Mortgages Should Be More Affordable
The latter half of 2022 saw skyrocketing mortgage rates in an effort to fight rising inflation. At the end of October, mortgages saw a 14-year high, not calming until November. Even then, the rates to obtain a six-year mortgage were at an uncomfortably high 5.95%.
In the past, buy-to-let mortgages traditionally saw larger interest rates than typical residential mortgages due to their higher risk.
If the interest rates continue to rise, then mortgages for buy-to-let properties could become unaffordable for most investors in 2023.
It is expected; however, that rates will calm slightly throughout the year. As of May 2023, the average 2-year fixed rate is now 5.28%, and the average 5-year rate is 5% — a slight improvement on the rates seen at the end of 2022.
While these numbers have fallen over the last few months, there is still no way of definitively knowing how things will unfold by the end of the year.
One thing for certain is that experts doubt we could see a return to the lower rates witnessed through the pandemic.
Given this, an alternative for investors is to consider buying off-plan properties.
Properties like these are still under construction, meaning they have significantly lower prices than fully built developments.
They also supply flexible payment plans, meaning that most investors can avoid borrowing a buy-to-let mortgage and save a huge deal of money in the long run.
As 2022 came to a close, the UK housing market faced significant uncertainty.
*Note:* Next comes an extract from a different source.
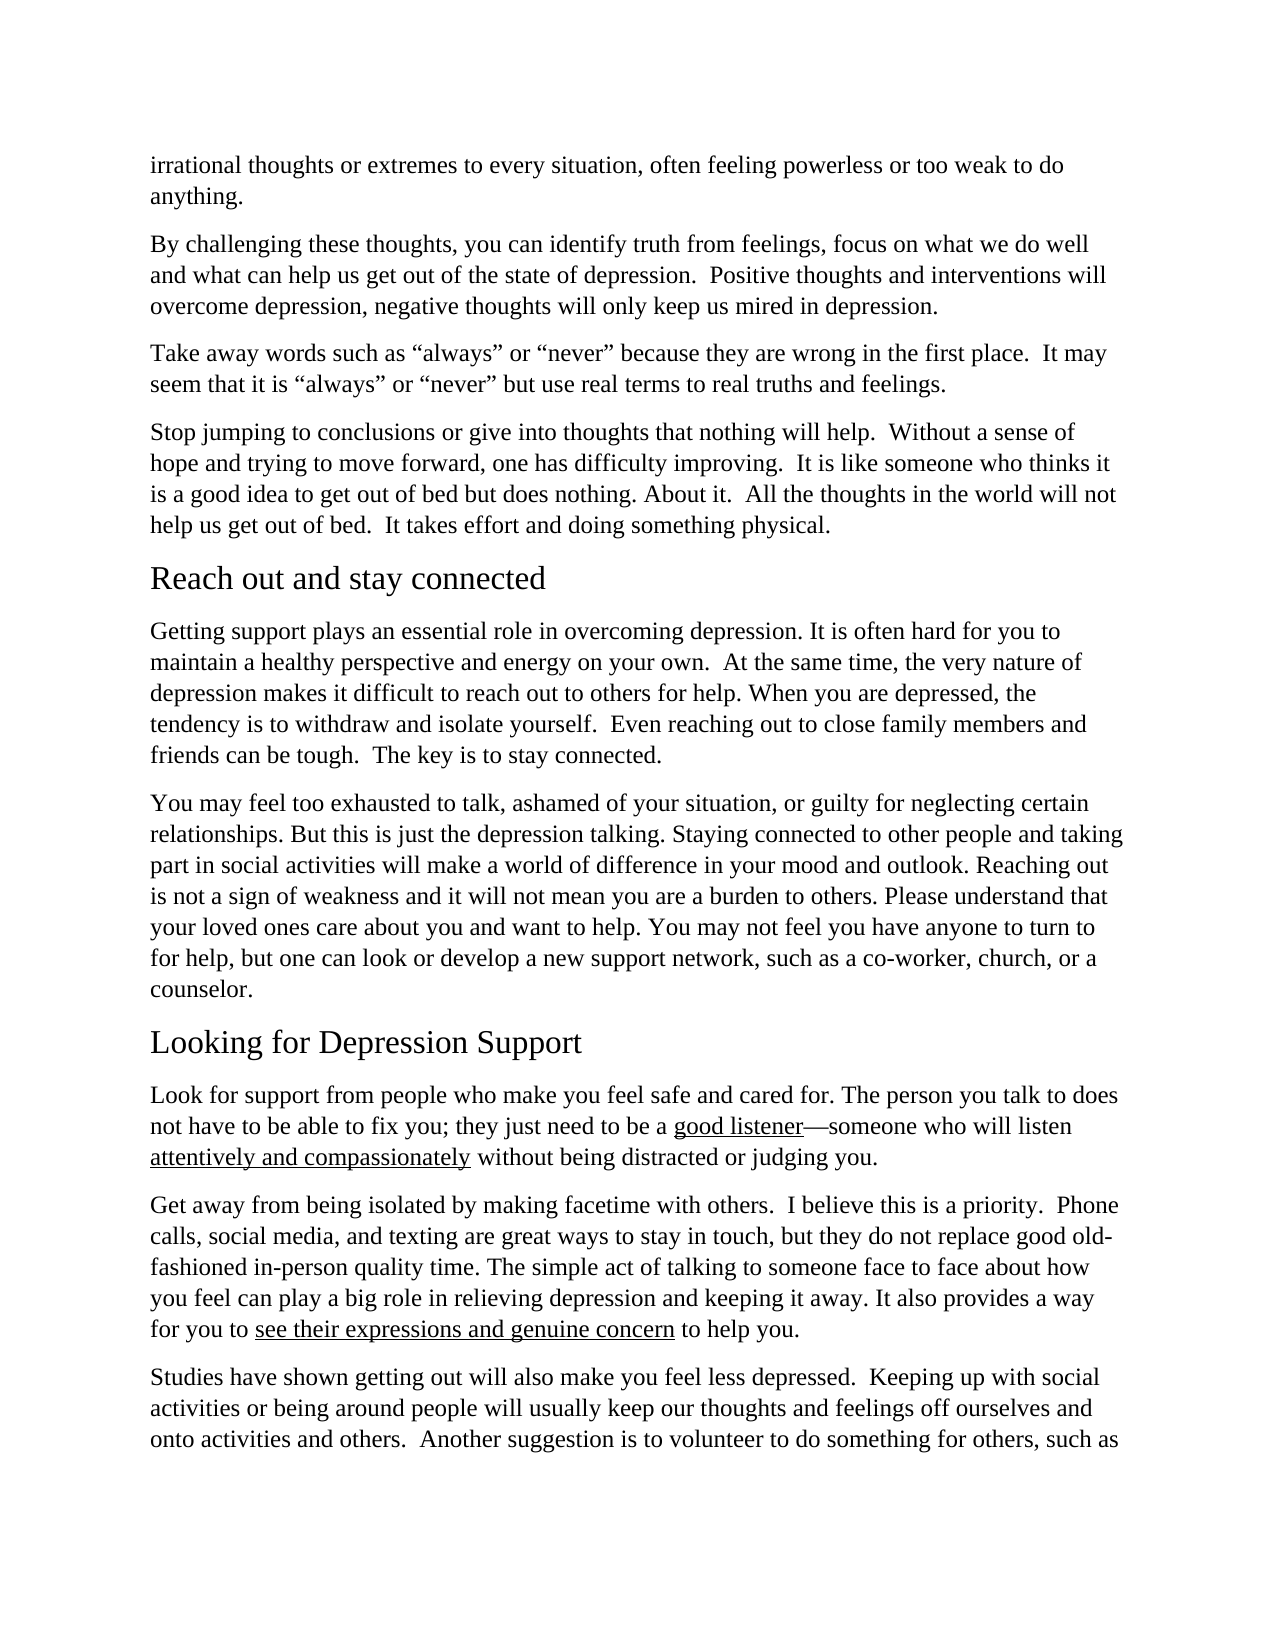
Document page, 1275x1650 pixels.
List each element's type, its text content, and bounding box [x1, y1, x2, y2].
However, prospects for 2023 appear promising, with indications of profitable and exceptional investment opportunities looking ripe for picking.
The demand for property is continuously rising, and certain regions like the North West are projected to see a price growth of 11.7%, which could present an ideal window for investment before the market becomes too crowded. Nevertheless, it is vital to exercise caution and care when venturing into any form of investment. Take time to conduct thorough research, weigh all the options, and make an informed decision before signing on the dotted line.